Zeto Zeros-in on the Atlanta AT&T Smart City

Whenever technologists describe a future filled with so-called “smart cities,” they’re talking about an Internet of Things driving Municipalities of Efficiency.

They paint a picture of power grids better at answering energy demands, more accurate monitoring of traffic patterns, sensors using gunfire detection technology to assist law enforcement, a narrowed gap between citizens and vital municipal services. (Not to mention faster networks for all that Netflix streaming.)

AT&T is now working to bring that future to Atlanta, and it could happen sooner than you think, thanks to technologies offered by both big, established companies and startups working on intriguing new possibilities in cybersecurity and mobile apps.

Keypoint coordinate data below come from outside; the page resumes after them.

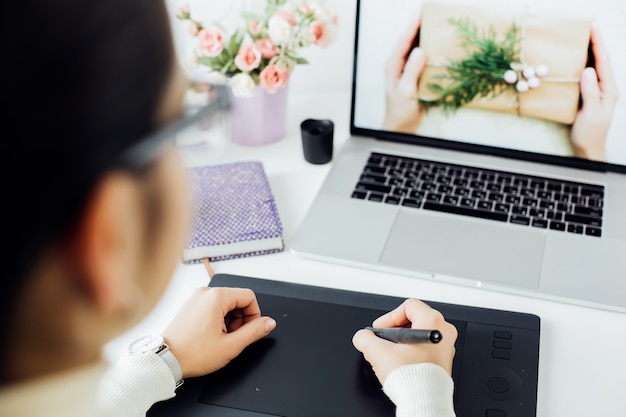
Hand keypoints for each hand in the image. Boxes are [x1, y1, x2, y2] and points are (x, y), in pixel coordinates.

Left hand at [162, 287, 275, 377]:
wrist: (165, 360)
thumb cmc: (192, 354)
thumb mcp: (230, 346)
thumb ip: (254, 332)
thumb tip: (268, 323)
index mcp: (216, 297)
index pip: (249, 296)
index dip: (254, 315)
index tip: (249, 330)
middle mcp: (205, 293)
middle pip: (237, 299)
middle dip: (241, 318)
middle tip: (234, 337)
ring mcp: (196, 298)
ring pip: (225, 304)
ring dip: (230, 320)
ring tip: (221, 338)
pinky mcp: (190, 305)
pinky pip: (212, 307)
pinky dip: (218, 319)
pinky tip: (212, 335)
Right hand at [352, 298, 456, 384]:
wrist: (424, 401)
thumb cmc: (412, 378)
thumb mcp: (379, 353)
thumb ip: (365, 339)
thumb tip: (362, 338)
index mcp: (433, 322)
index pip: (408, 306)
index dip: (389, 317)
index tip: (380, 328)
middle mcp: (444, 332)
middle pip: (415, 319)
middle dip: (395, 329)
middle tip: (384, 339)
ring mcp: (446, 347)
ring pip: (420, 334)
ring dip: (403, 341)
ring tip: (391, 353)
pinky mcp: (444, 361)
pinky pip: (425, 348)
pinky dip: (412, 351)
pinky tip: (400, 362)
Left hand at [382, 13, 425, 133]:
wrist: (400, 127)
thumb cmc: (400, 112)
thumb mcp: (406, 92)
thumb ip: (411, 71)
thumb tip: (419, 51)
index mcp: (393, 66)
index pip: (403, 42)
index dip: (411, 26)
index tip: (420, 12)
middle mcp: (399, 65)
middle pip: (408, 40)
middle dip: (417, 25)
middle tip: (429, 11)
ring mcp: (406, 69)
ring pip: (415, 47)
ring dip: (423, 35)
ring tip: (434, 22)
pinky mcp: (414, 75)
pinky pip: (421, 58)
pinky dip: (429, 49)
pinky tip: (437, 43)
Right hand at [570, 24, 618, 161]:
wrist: (588, 148)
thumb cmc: (590, 133)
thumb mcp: (590, 112)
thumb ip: (590, 91)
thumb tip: (587, 70)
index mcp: (609, 89)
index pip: (603, 61)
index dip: (597, 42)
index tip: (591, 26)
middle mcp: (605, 86)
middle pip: (601, 57)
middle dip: (595, 39)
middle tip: (588, 21)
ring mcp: (598, 89)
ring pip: (595, 63)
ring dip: (589, 47)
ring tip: (584, 32)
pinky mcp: (589, 93)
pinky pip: (587, 72)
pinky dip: (583, 60)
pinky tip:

The telecom announced its Smart Cities framework earlier this year, with Georgia Tech, Atlanta, Dallas and Chicago set as the initiative’s pilot cities and universities, and seven companies as partners: IBM, Intel, Cisco, Deloitte, Ericsson, GE, and Qualcomm. The company recently added Montgomery County, Maryland and Chapel Hill, N.C. as pilot cities, with Nokia and Atlanta’s Southern Company joining as partners.

Mike Zeto, general manager and director, AT&T Smart Cities Business Solutions (1)The “framework” part of Smart Cities means AT&T takes the lead on coordinating city, company and academic IoT projects relating to infrastructure, citizen engagement, transportation and public safety.  The solutions that AT&T, those cities, and its partners are now working on “could help reduce congestion in a commute, could help alert a young mother with a child about to go to a park about an air quality issue, or to other public safety issues,” said Mike Zeto, general manager and executive director of AT&T’s Smart Cities Business Solutions. “It comes down to improving the lives of citizens.”

AT&T, however, isn’t the only major tech company working on a smart city plan; partner Intel, for example, is already knee-deep in a similar program with San Jose, Ca. Zeto admits there are some competitive offerings from other alliance members, but “if you really look at what each company does really well, there are core service offerings that don’t overlap very much. If you look at AT&T, we provide secure connectivity via networks that may be used as the thread through all the Smart City solutions. What we’ve decided is that we’ll all focus on core solutions, because that’s what we’re all good at.”

Chicago had already started its own IoT initiative before joining AT&T’s Smart Cities. But other municipalities offer challenges in the form of “siloed” thinking and the need to view solutions more holistically. Sometimes with large public/private partnerships, it takes a company as big as Zeto’s to move projects like Smart Cities forward. “AT&T is really good at working with ecosystems and bringing them together,” having done so with cities for more than 100 years, he said.

When it comes to Atlanta’s ecosystem, Smart Cities will offer the city’s flourishing tech startup community plenty of chances to join the telecom’s IoT parade into the future.

Zeto knows the local startup world well. He was the co-founder and CEO of Proximus Mobility, a location-based software company born at ATDC and sold in 2013. He is also an industry fellow with the Georgia Research Alliance and a mentor for Atlanta entrepreneurs.

A built-out IoT will need better security, and Zeto’s sees “a huge opportunity” for Atlanta’s cybersecurity companies. “For the startups on the device side, there are some big plays coming out of (Georgia) Tech. I also think there are two other areas, data and analytics, and both Tech and Emory have strong programs there and are turning out entrepreneurs.”

Atlanta’s applications developers can help when it comes to empowering citizens as customers of their cities. “One of the things that startups in Atlanta do well is create apps that engage consumers,” Zeto said. “There will be economic and entrepreneurial opportunities to build on top of data that becomes available for consumer-facing or business-facing value.” That could mean mobile apps providing better  real-time data for alerts on traffic/transit conditions.

AT&T is already working on a Smart City Network Operations Center, a dashboard of sorts for city officials offering near real-time snapshots of traffic, power and water systems from one location.

The first three months of this year have been spent on getting AT&T cities and business partners used to the Smart Cities framework. “We’re in that scoping phase now, and that will take us through the April/May timeframe,” Zeto said. “Then we’ll work into the deployment phase as we move into fall. We’ll have spotlight areas starting to be up and running.” AT&T doesn’t provide more information than that, but it wants cities to show some progress quickly and study data generated by the early projects.

That way, the future may appear that it has already arrived.

For Zeto, that means “being able to wake up in the morning and have everything to a certain extent be automated, not sit at traffic lights because there is’re vehicle-to-vehicle communication and sensors tying everything back to a traffic management system. And then having the lights go on in the office or the home when you arrive, and the temperature goes up. If you think about utopia, it’s everything from door to door being automated, but at the same time, it’s keeping you engaged with what’s going on around you in the city you live in.”